SO I am editing this horror scene and I want to change the brightness of the left side of the wall to something similar to the dark right side. I want to light to be mostly on the actor's faces. I tried doing "change to color" and "color change" effect in after effect but didn't get good results. Now I am thinking about masking that bright wall area and changing the brightness. But that process seems long since this is a long clip. Is there any faster way to do this in after effects or premiere pro?
2 Answers
If I may, I would recommend using Davinci Resolve for this. It's free and does what you want way better than premiere. Since your question was raised for premiere though, let me propose two different solutions for this.
- Use a Luma-Matte for an adjustment layer. To to this:
- Duplicate your footage
- Apply curves on the footage to maximise the contrast. (the wall should be completely white, your talent should be completely black.
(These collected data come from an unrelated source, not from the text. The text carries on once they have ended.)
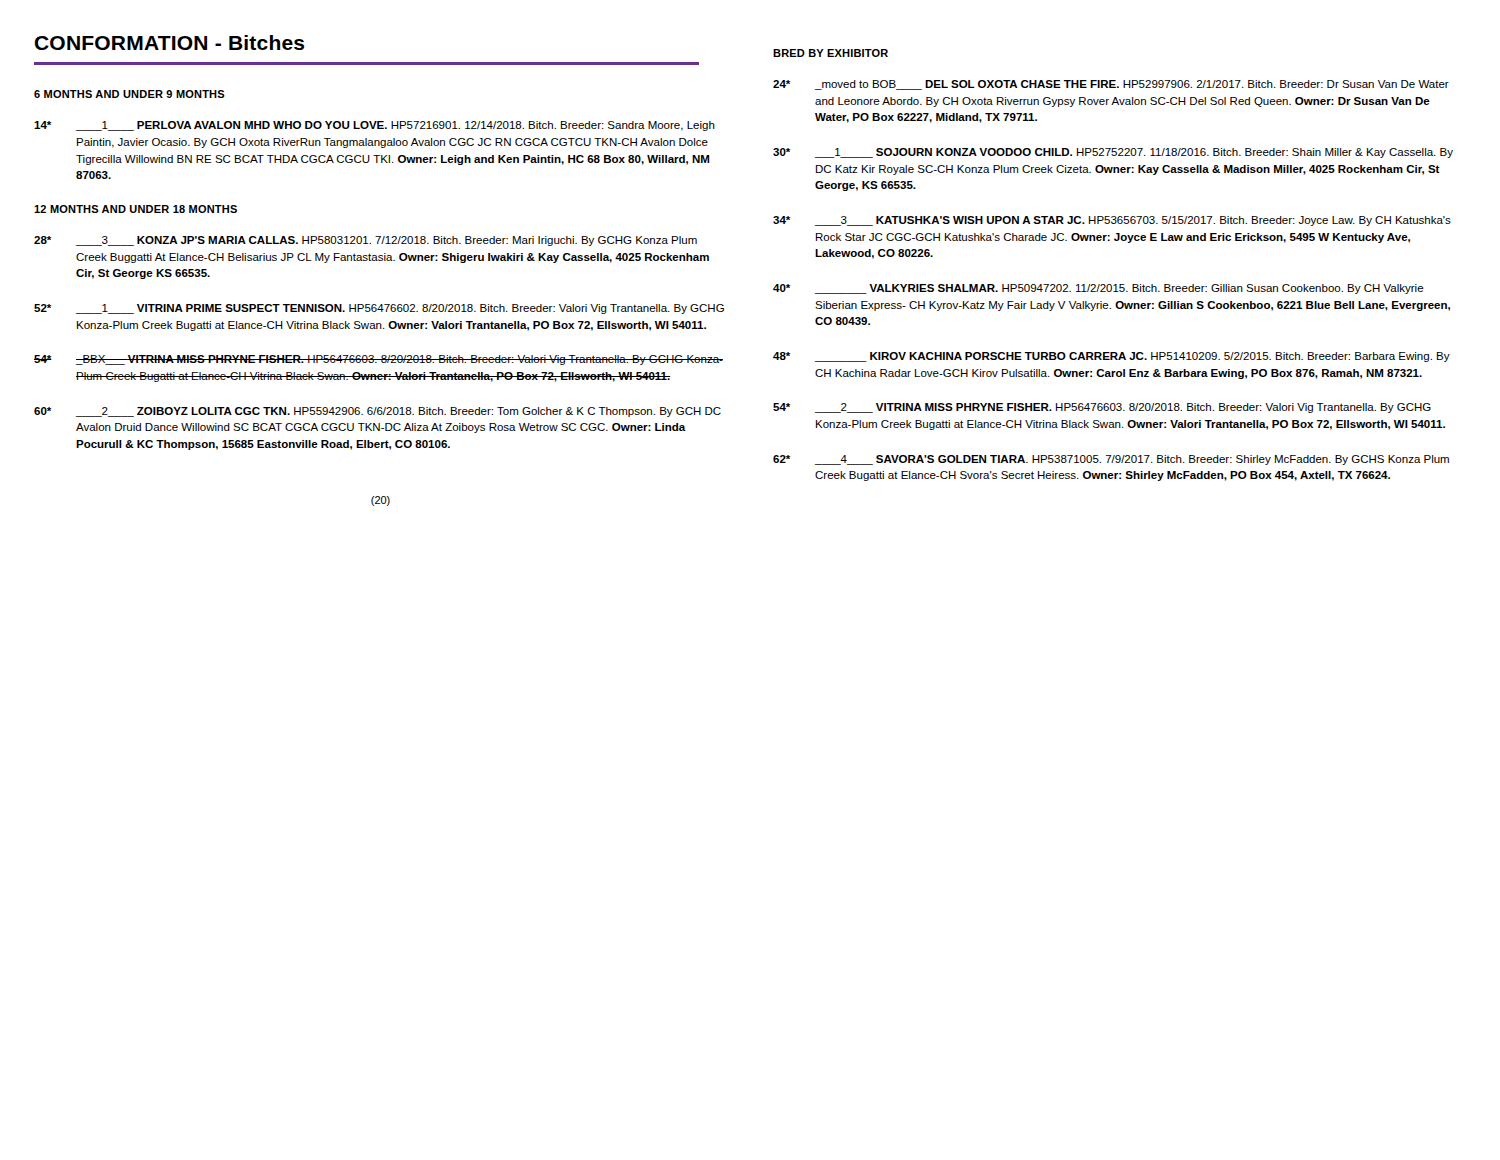CONFORMATION - Bitches
6 MONTHS AND UNDER 9 MONTHS
14*
____1____ PERLOVA AVALON MHD WHO DO YOU LOVE. HP57216901. 12/14/2018. Bitch. Breeder: Sandra Moore, Leigh Paintin, Javier Ocasio. By GCH Oxota RiverRun Tangmalangaloo Avalon CGC JC RN CGCA CGTCU TKN-CH Avalon Dolce Tigrecilla Willowind BN RE SC BCAT THDA CGCA CGCU TKI. Owner: Leigh and Ken Paintin, HC 68 Box 80, Willard, NM 87063.
12 MONTHS AND UNDER 18 MONTHS
28*
____3____ KONZA JP'S MARIA CALLAS. HP58031201. 7/12/2018. Bitch. Breeder: Mari Iriguchi. By GCHG Konza Plum Creek Buggatti At Elance-CH Belisarius JP CL My Fantastasia. Owner: Shigeru Iwakiri & Kay Cassella, 4025 Rockenham Cir, St George KS 66535.
52*
____1____ VITRINA PRIME SUSPECT TENNISON. HP56476602. 8/20/2018. Bitch. Breeder: Valori Vig Trantanella. By GCHG Konza-Plum Creek Bugatti at Elance-CH Vitrina Black Swan. Owner: Valori Trantanella, PO Box 72, Ellsworth, WI 54011.
54*
_BBX___ VITRINA MISS PHRYNE FISHER. HP56476603. 8/20/2018. Bitch. Breeder: Valori Vig Trantanella. By GCHG Konza-Plum Creek Bugatti at Elance-CH Vitrina Black Swan. Owner: Valori Trantanella, PO Box 72, Ellsworth, WI 54011.
60*
____2____ ZOIBOYZ LOLITA CGC TKN. HP55942906. 6/6/2018. Bitch. Breeder: Tom Golcher & K C Thompson. By GCH DC Avalon Druid Dance Willowind SC BCAT CGCA CGCU TKN-DC Aliza At Zoiboys Rosa Wetrow SC CGC. Owner: Linda Pocurull & KC Thompson, 15685 Eastonville Road, Elbert, CO 80106.
(20)
BRED BY EXHIBITOR
24*
_moved to BOB____ DEL SOL OXOTA CHASE THE FIRE. HP52997906. 2/1/2017. Bitch. Breeder: Dr Susan Van De Water and Leonore Abordo. By CH Oxota Riverrun Gypsy Rover Avalon SC-CH Del Sol Red Queen. Owner: Dr Susan Van De Water, PO Box 62227, Midland, TX 79711.
30*
___1_____ SOJOURN KONZA VOODOO CHILD. HP52752207. 11/18/2016. Bitch. Breeder: Shain Miller & Kay Cassella. By DC Katz Kir Royale SC-CH Konza Plum Creek Cizeta. Owner: Kay Cassella & Madison Miller, 4025 Rockenham Cir, St George, KS 66535.
34*
____3____ KATUSHKA'S WISH UPON A STAR JC. HP53656703. 5/15/2017. Bitch. Breeder: Joyce Law. By CH Katushka's Rock Star JC CGC-GCH Katushka's Charade JC. Owner: Joyce E Law and Eric Erickson, 5495 W Kentucky Ave, Lakewood, CO 80226.
40*
________ VALKYRIES SHALMAR. HP50947202. 11/2/2015. Bitch. Breeder: Gillian Susan Cookenboo. By CH Valkyrie Siberian Express- CH Kyrov-Katz My Fair Lady V Valkyrie. Owner: Gillian S Cookenboo, 6221 Blue Bell Lane, Evergreen, CO 80439.
48*
________ KIROV KACHINA PORSCHE TURBO CARRERA JC. HP51410209. 5/2/2015. Bitch. Breeder: Barbara Ewing. By CH Kachina Radar Love-GCH Kirov Pulsatilla. Owner: Carol Enz & Barbara Ewing, PO Box 876, Ramah, NM 87321.
54*
____2____ VITRINA MISS PHRYNE FISHER. HP56476603. 8/20/2018. Bitch. Breeder: Valori Vig Trantanella. By GCHG Konza-Plum Creek Bugatti at Elance-CH Vitrina Black Swan. Owner: Valori Trantanella, PO Box 72, Ellsworth, WI 54011.
62*
____4____ SAVORA'S GOLDEN TIARA. HP53871005. 7/9/2017. Bitch. Breeder: Shirley McFadden. By GCHS Konza Plum Creek Bugatti at Elance-CH Svora's Secret Heiress. Owner: Shirley McFadden, PO Box 454, Axtell, TX 76624.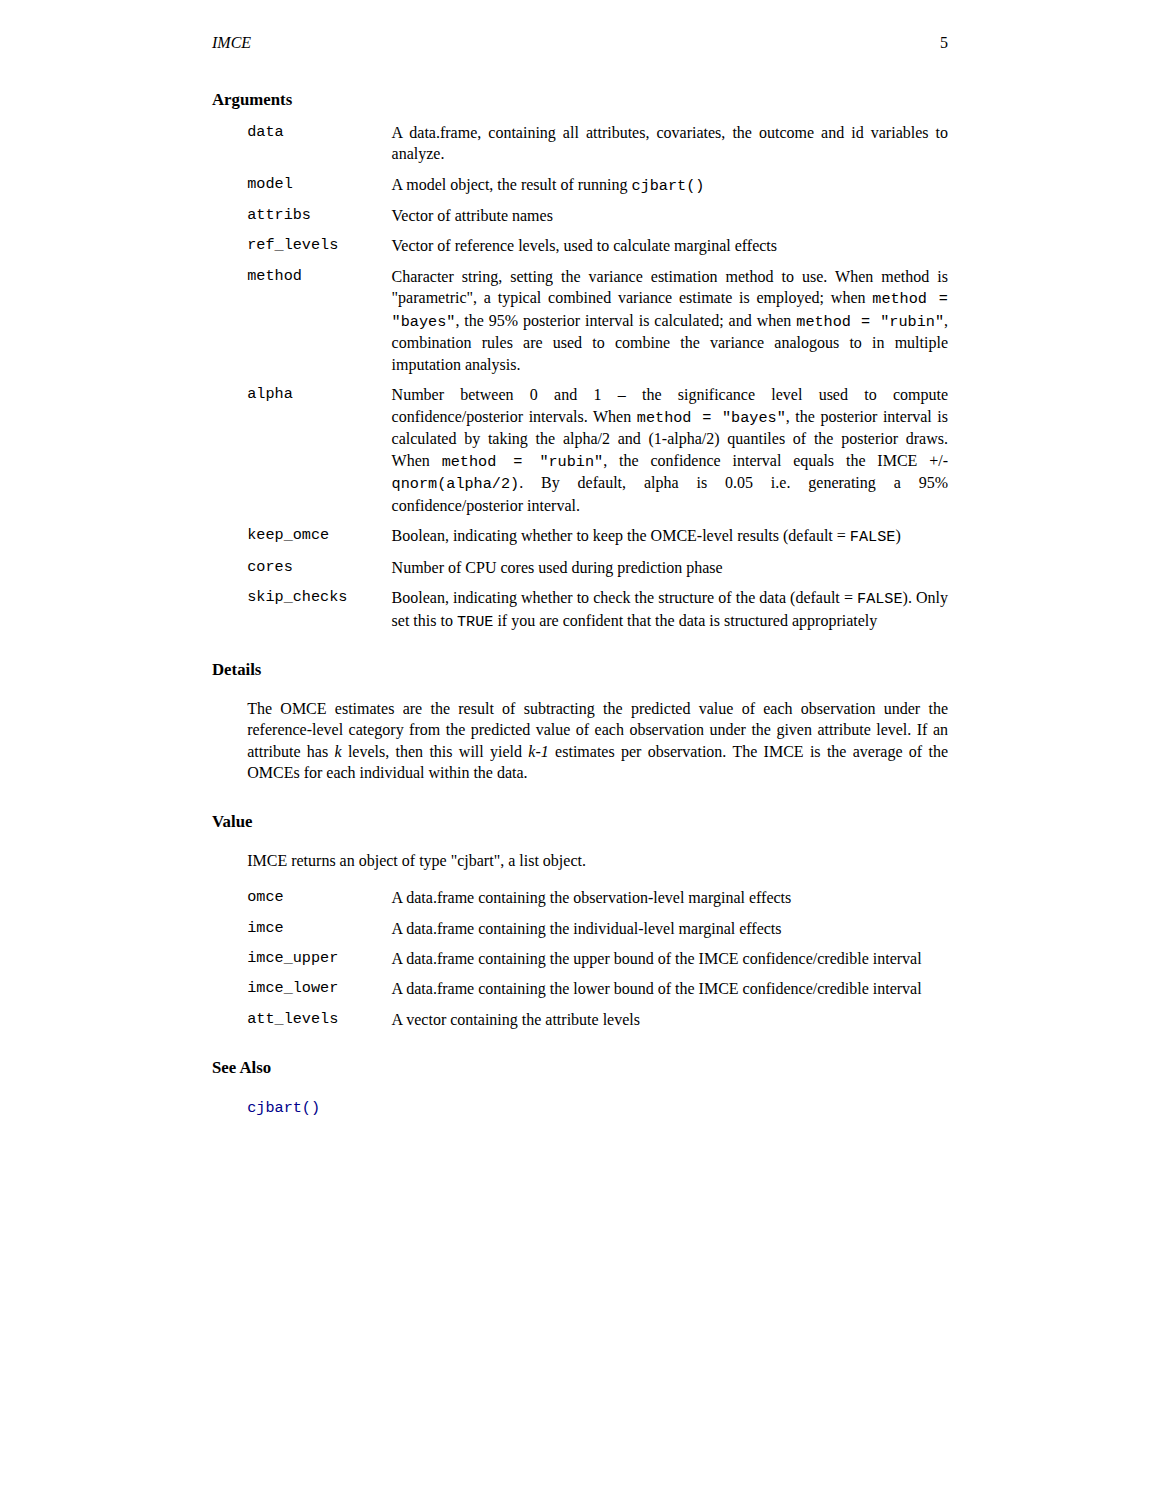IMCE 5
Arguments
data
A data.frame, containing all attributes, covariates, the outcome and id variables to analyze.
model
A model object, the result of running cjbart()
attribs
Vector of attribute names
ref_levels
Vector of reference levels, used to calculate marginal effects
method
Character string, setting the variance estimation method to use. When method is "parametric", a typical combined variance estimate is employed; when method = "bayes", the 95% posterior interval is calculated; and when method = "rubin", combination rules are used to combine the variance analogous to in multiple imputation analysis.
alpha
Number between 0 and 1 – the significance level used to compute confidence/posterior intervals. When method = "bayes", the posterior interval is calculated by taking the alpha/2 and (1-alpha/2) quantiles of the posterior draws. When method = "rubin", the confidence interval equals the IMCE +/- qnorm(alpha/2). By default, alpha is 0.05 i.e. generating a 95% confidence/posterior interval.
keep_omce
Boolean, indicating whether to keep the OMCE-level results (default = FALSE)
cores
Number of CPU cores used during prediction phase
skip_checks
Boolean, indicating whether to check the structure of the data (default = FALSE). Only set this to TRUE if you are confident that the data is structured appropriately
Details
The OMCE estimates are the result of subtracting the predicted value of each observation under the reference-level category from the predicted value of each observation under the given attribute level. If an attribute has k levels, then this will yield k-1 estimates per observation. The IMCE is the average of the OMCEs for each individual within the data.
Value
IMCE returns an object of type "cjbart", a list object.
omce
A data.frame containing the observation-level marginal effects
imce
A data.frame containing the individual-level marginal effects
imce_upper
A data.frame containing the upper bound of the IMCE confidence/credible interval
imce_lower
A data.frame containing the lower bound of the IMCE confidence/credible interval
att_levels
A vector containing the attribute levels
See Also
cjbart()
- Apply a curves effect on the adjustment layer and place it below your duplicated, contrasted footage and above your original footage-layer.
- For the adjustment-layer, under "track mattes" select the luma matte from your contrasted footage-layer.
- Now dial down the curve on the adjustment layer and see that it only affects the wall.
- Use a Roto. If the Luma-Matte isn't working well because you can't really separate the talent from the background, this would be your last resort.
- Draw a mask around your talent's face on the footage-layer and do that for every 2nd to 3rd frame, so that the mask moves with the face.
- Apply curves to your footage-layer.
- Press "e" to bring up the effects on your footage-layer and open up the curves.
- Under "Compositing Options" click the small "+" and select the mask you just drew.
- Make sure the mask is set to subtractive if you masked out the face, or additive if you masked out the portion of the wall.
- Now dial down the curve in the Effect Controls and see that the effect only applies inside the mask.
- You might want to feather the mask to not have a hard edge that might be distracting.
I hope this helped, have a good day! :)
Edit: You might want to use a mix of the two methods: The Luma-Matte for the hair, which is hard to rotoscope, and using masks for the simpler areas of the head.
If you have Premiere, chances are you have After Effects, which would be the best option for this job. But Premiere is still capable of doing it, without any roundtripping to other aps.
Here's my results, I just used a screenshot of your screenshot, so you'll probably get a better result using your original footage.
To get this I duplicated the layer, and on the bottom layer added Lumetri color and pulled the rgb curve down to make the background dark.
I added Lumetri colour to the top layer, balanced the overall colour temperature until the BG was white, then pulled up the midtones to get a bit more separation between the wall and the face. Then I used the basic color Key effect and got the wall colour using the eyedropper, and fiddled with the tolerance, edge thin, and edge feather options until it was as good as it could be.
The highlight spot on the actor's nose is a problem, you may have to duplicate the layer, and mask out just the area around that spot without the color key effect applied. You don't have to be precise with this mask, but you have to track it to follow the movement.